Local woman interns in Madagascar

| June 9, 2017
Sydney Ringenberg recently traveled to Madagascar to work as a dive master and research assistant intern.

Sydney Ringenberg recently traveled to Madagascar to work as a dive master and research assistant intern.

COSHOCTON – If it wasn’t for the children’s movie “Madagascar” many of us would never have heard of the island country off of the southeast coast of Africa.  Recently, 19-year-old Sydney Ringenberg traveled there to work as a dive master and research assistant intern. She admits she didn’t know anything about the country until she began looking for information about the internship.

Ringenberg was in Madagascar about six months. During her stay, she learned to scuba dive and received her dive master certification. She also helped her instructor teach new volunteers and conducted sea grass and underwater visual census (uvs) surveys. These surveys help detect changes in coastal environments. At times, she traveled to other villages to complete surveys and got to spend the night in the home of a local resident.
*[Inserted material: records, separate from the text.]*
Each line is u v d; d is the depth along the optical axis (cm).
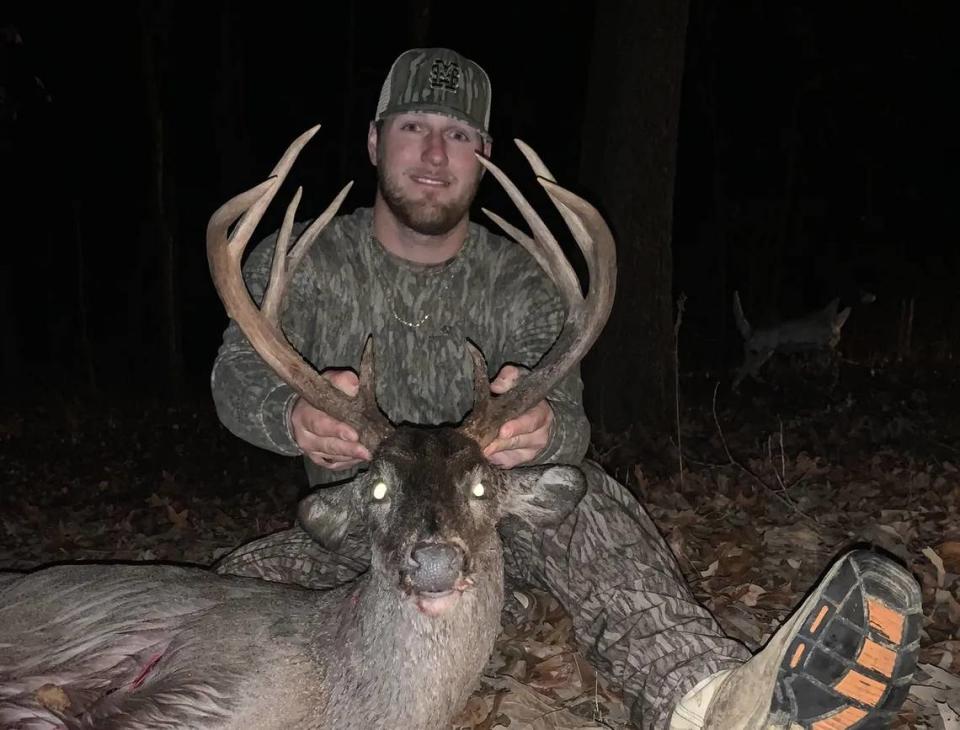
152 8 465
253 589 106
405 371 122
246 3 643
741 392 385
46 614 106
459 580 88
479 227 128
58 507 260
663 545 113
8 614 107
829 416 311
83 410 428
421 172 119
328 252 122
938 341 471
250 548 122
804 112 677
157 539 221
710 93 629
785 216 625
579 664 126
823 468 229
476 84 123
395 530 90
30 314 632
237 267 97
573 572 109
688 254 662
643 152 270
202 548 210
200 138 633
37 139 582
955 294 554
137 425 385
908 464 234
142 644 102
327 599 99
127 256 635
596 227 100
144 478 292
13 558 213
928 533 175
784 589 149
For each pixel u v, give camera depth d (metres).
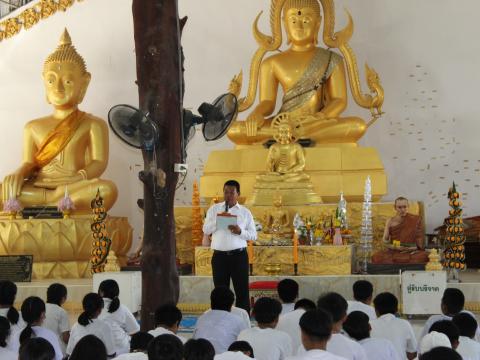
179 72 6.03
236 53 12.51
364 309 5.64
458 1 11.94
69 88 11.48
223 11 12.57
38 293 9.09
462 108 11.88
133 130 5.68
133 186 12.50
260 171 10.38
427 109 11.98
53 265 10.27
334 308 4.62
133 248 12.42
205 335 5.14
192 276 8.56
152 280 5.97
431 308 7.62
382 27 12.14
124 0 12.66
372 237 9.55
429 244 10.62
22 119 12.75
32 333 5.00
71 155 11.32
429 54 12.00
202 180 10.52
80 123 11.49
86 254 10.30
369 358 4.53
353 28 11.30
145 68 5.91
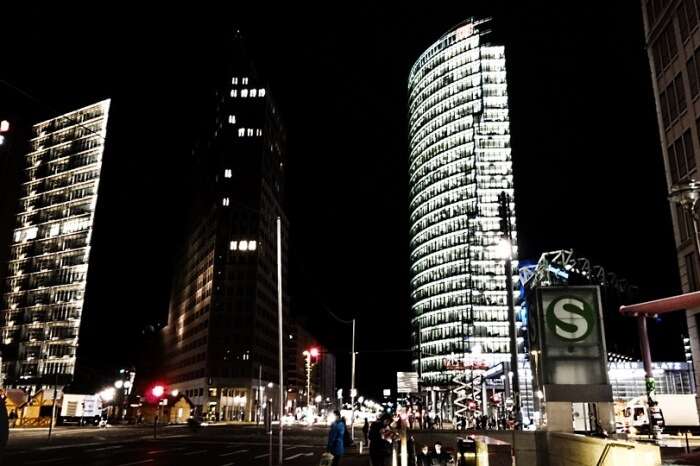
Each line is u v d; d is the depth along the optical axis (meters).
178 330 160.62
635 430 40.97
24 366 125.06
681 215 39.34
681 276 39.19
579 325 14.55
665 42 41.59
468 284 137.88
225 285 124.81
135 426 77.62
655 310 35.06
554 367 14.35
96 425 75.69
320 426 91.00
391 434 29.05
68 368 120.81
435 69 163.88
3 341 130.88
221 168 135.00
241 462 26.36
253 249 128.00
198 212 153.50
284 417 110.88
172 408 110.56
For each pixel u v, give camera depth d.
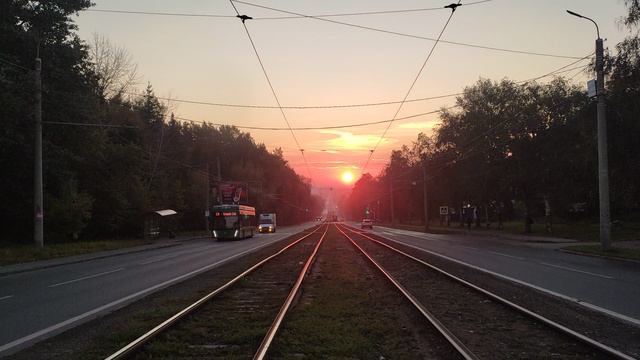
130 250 33.22
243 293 13.34
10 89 28.50
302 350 7.31
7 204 34.41
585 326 8.98
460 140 58.19
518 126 46.22
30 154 31.14
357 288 14.02
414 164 93.56
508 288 13.88
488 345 7.77
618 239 35.22
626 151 27.94
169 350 7.33
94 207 45.25
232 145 117.88
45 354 7.30
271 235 60.47
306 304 11.39
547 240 38.47
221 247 36.62
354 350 7.30
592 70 27.41
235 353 7.27
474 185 52.81
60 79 33.88
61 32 34.31
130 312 10.70
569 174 43.06
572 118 40.72
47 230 36.25
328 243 37.81
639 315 9.91
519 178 46.06
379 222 144.62
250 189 103.69
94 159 43.66
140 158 48.19
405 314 10.22
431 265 20.34
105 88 53.72
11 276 19.55
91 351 7.34
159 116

“Seeing how the people in Madagascar live was an eye-opener. There is almost no proper education, sanitation or mode of transportation. Coming from a first-world country to a third world one was so surprising.” Ringenberg also spent time entering data from the surveys, worked on a seaweed farm (which involves rowing about a kilometer into the ocean to clean lines, harvest seaweed and reseed the lines.

She also traveled to other villages to participate and assist in sea cucumber sales and to help with beach clean-ups. Teaching English was also one of her jobs. She even helped to construct an artificial reef. Ringenberg traveled to two national parks while she was in Madagascar and would like to return to the country to visit other reserves and to see if the artificial reef has grown.

Ringenberg was surprised to see how the local residents traveled. They use a “brouse” which is like a bus, but a brouse with 16 seats can be filled with more than 24 people. Babies and small children are put on a lap, wherever they will fit.  There are no seatbelts and live animals might be tied to the top. She said that fish could be dangling in her face or chickens running around during the ride. “More people means more money, so they cram as many in as they can.”

During her visit to Andringitra National Park, Ringenberg said she did the most difficult hiking she has ever done in her life, but the views were so worth it when she got to the top. She also said she would go back to Andringitra in a heartbeat.

Ringenberg said that while she was never scared or worried while she was in Madagascar, there were a few things she didn’t like. “It isn’t anything personal against Madagascar – I just didn’t like seeing how the people have to live their lives. They are uneducated so they have limited means to earn a living. Charcoal or fishing may be the only way they know how to make money.” The natural resources in Madagascar are being depleted. Trees are being chopped down continually to make charcoal and the fishing areas are in terrible shape.

“The government or other people who are “higher up” in the community think they can simply say, “stop cutting the trees, we’re making it illegal” and tell them to stop using bad fishing practices, but what are the people supposed to do? It’s all they know. You can’t just take away someone’s livelihood and not give them an alternative.” Ringenberg liked Reef Doctor because the department is providing alternatives to fishing for the locals, such as seaweed and sea cucumber farming.

“The whole experience was great! One of my favorite things would be learning to dive and getting my dive master. I love being in the water. It really is a different world under there,” said Ringenberg.  She also said she will be able to use her dive master certification to get work and do what she loves all around the world in the future.